What is being asked. Extract all data as written.

★ ★ ★ ★ ★ ★ ★

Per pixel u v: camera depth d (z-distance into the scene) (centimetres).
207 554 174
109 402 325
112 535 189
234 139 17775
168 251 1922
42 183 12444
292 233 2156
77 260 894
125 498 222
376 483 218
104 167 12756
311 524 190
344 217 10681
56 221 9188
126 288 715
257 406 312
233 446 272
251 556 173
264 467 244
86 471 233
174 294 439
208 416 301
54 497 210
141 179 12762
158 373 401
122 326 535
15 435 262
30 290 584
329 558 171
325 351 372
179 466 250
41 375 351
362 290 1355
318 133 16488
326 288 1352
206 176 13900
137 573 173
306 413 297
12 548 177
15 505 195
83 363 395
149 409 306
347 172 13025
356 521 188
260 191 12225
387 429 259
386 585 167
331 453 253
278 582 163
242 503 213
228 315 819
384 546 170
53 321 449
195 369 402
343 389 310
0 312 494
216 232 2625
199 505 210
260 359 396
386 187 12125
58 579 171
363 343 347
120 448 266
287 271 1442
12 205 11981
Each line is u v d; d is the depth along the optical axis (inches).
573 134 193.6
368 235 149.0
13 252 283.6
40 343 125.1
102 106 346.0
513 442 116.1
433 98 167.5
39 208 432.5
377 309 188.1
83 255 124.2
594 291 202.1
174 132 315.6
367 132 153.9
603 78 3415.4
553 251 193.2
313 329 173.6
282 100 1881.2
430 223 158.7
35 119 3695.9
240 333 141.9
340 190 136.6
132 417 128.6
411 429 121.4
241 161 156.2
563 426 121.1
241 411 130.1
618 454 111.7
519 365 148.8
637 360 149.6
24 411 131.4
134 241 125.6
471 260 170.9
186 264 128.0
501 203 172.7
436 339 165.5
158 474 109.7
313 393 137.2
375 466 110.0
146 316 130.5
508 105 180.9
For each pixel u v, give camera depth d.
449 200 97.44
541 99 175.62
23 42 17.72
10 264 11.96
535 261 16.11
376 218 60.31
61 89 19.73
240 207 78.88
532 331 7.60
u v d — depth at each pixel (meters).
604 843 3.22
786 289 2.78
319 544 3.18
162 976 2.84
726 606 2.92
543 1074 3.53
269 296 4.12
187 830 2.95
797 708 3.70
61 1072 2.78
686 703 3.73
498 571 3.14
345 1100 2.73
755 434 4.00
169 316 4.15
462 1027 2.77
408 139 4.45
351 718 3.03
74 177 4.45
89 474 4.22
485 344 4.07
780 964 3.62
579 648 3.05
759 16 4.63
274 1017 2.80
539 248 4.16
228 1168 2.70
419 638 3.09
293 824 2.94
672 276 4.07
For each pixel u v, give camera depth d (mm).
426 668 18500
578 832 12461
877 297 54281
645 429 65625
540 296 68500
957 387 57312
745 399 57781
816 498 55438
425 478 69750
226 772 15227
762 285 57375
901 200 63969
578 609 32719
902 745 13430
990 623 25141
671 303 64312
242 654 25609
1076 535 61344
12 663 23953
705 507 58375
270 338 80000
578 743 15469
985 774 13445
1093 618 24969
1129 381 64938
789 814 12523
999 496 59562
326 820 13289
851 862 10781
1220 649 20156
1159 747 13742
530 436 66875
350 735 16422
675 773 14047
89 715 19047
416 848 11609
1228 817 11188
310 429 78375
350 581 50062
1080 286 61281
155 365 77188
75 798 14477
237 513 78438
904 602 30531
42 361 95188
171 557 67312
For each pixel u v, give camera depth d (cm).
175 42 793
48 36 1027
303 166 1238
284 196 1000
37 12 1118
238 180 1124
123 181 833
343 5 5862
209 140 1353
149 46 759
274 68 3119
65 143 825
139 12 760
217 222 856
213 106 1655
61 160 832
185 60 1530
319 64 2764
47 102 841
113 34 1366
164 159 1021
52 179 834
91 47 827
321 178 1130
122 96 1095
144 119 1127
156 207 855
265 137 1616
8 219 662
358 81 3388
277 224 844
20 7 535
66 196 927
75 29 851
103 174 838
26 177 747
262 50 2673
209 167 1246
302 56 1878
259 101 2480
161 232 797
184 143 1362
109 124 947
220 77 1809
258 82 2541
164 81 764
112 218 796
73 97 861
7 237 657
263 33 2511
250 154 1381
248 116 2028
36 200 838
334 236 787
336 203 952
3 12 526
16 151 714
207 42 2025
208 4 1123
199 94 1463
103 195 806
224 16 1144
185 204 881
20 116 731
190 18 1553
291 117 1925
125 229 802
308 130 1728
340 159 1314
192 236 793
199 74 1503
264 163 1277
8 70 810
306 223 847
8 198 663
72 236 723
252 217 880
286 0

★ ★ ★ ★ ★ ★ ★

Exercise output.
Per pixel u v: camera depth d (z-distance into the scene) (centimetres).
207 554 174
109 402 325
112 535 189
234 139 17775
168 251 1922
42 183 12444
292 233 2156
77 260 894
125 498 222
376 483 218
104 167 12756
311 524 190
344 217 10681
56 221 9188
126 288 715
257 406 312
233 446 272
251 556 173
264 467 244
86 471 233
174 294 439
208 416 301
54 497 210
141 179 12762
158 373 401
122 326 535
15 435 262
30 290 584
329 558 171
325 351 372
179 466 250
41 375 351
362 290 1355
318 133 16488
326 288 1352
206 176 13900
137 573 173
306 413 297
12 548 177
15 505 195
83 363 395
149 409 306
347 172 13025
356 521 188
260 191 12225
387 429 259
386 585 167
331 453 253
278 582 163
242 503 213
228 315 819
384 546 170
53 321 449
195 369 402
343 389 310
0 312 494
216 232 2625
199 505 210
260 359 396
386 187 12125
58 579 171
363 343 347
120 448 266
287 271 1442
12 205 11981
Each line is u v d; d is the depth along the optical axis (inches).
573 134 193.6
368 235 149.0
13 252 283.6
40 343 125.1
102 106 346.0
513 442 116.1
433 98 167.5
39 208 432.5
377 309 188.1
83 255 124.2
594 291 202.1
174 132 315.6
367 132 153.9
603 78 3415.4
553 251 193.2
313 329 173.6
282 100 1881.2
430 223 158.7
35 119 3695.9
240 333 141.9
340 190 136.6
132 417 128.6
411 429 121.4
241 161 156.2
563 426 121.1
241 411 130.1
618 454 111.7
519 365 148.8
637 360 149.6
24 411 131.4
134 241 125.6
471 260 170.9
186 264 128.0
501 203 172.7
436 339 165.5
158 474 109.7
313 393 137.2
375 466 110.0
146 316 130.5
508 105 180.9
For each pixel u v, give camera depth d.
449 200 97.44
541 99 175.62
23 42 17.72
10 264 11.96
535 261 16.11
376 218 60.31
61 89 19.73
240 207 78.88
532 331 7.60
u v d — depth at each pixel (meters).
604 843 3.22
786 289 2.78
319 544 3.18
162 976 2.84
726 606 2.92
543 1074 3.53
269 296 4.12
187 830 2.95
797 708 3.70
61 1072 2.78
686 703 3.73
498 571 3.14
345 1100 2.73
755 434 4.00
169 316 4.15
462 1027 2.77
408 139 4.45
351 718 3.03
74 177 4.45
89 474 4.22
485 344 4.07
780 964 3.62
579 648 3.05
759 16 4.63
274 1017 2.80
539 248 4.16
228 1168 2.70
419 638 3.09
293 824 2.94
672 276 4.07
For each pixel u v, give camera depth d (mm).
426 668 18500
578 832 12461
877 297 54281
645 429 65625
540 296 68500
957 387 57312
745 399 57781
816 498 55438
425 478 69750
226 772 15227
762 285 57375
901 200 63969
578 609 32719
902 745 13430
990 623 25141
671 303 64312
242 654 25609
1076 535 61344
12 663 23953
705 507 58375
270 338 80000
578 743 15469
985 774 13445
1093 618 24969
1129 381 64938
789 814 12523
999 496 59562
326 820 13289
851 862 10781
1220 649 20156
1159 747 13742
530 436 66875
350 735 16422
675 773 14047
89 715 19047
416 848 11609
1228 817 11188
310 429 78375
350 581 50062
1080 286 61281
155 365 77188
75 798 14477
237 513 78438
904 602 30531
42 361 95188
171 557 67312
For each pixel u v, give camera depth d (cm).
175 42 793
48 36 1027
303 166 1238
284 196 1000
37 12 1118
238 180 1124
123 181 833
343 5 5862
209 140 1353
149 46 759
274 68 3119
65 143 825
139 12 760
217 222 856
213 106 1655
61 160 832
185 60 1530
319 64 2764
47 102 841
113 34 1366
164 159 1021
52 179 834
91 47 827
321 178 1130
122 96 1095
144 119 1127
156 207 855
265 137 1616
8 219 662
358 81 3388
277 224 844
20 7 535
66 196 927
75 29 851
103 174 838
26 177 747
262 50 2673
209 167 1246
302 56 1878
259 101 2480
161 232 797
184 143 1362
109 124 947
220 77 1809
258 82 2541
164 81 764
112 218 796
73 97 861
7 237 657
263 33 2511
250 154 1381
248 116 2028
36 200 838
334 236 787
336 203 952
3 12 526
16 151 714
207 42 2025
208 4 1123
199 94 1463
103 195 806
224 16 1144
185 204 881
20 116 731
190 18 1553
291 117 1925
125 229 802
308 130 1728
340 159 1314
192 236 793
199 74 1503
264 163 1277
8 70 810
306 223 847
8 198 663
72 236 723
252 217 880
286 0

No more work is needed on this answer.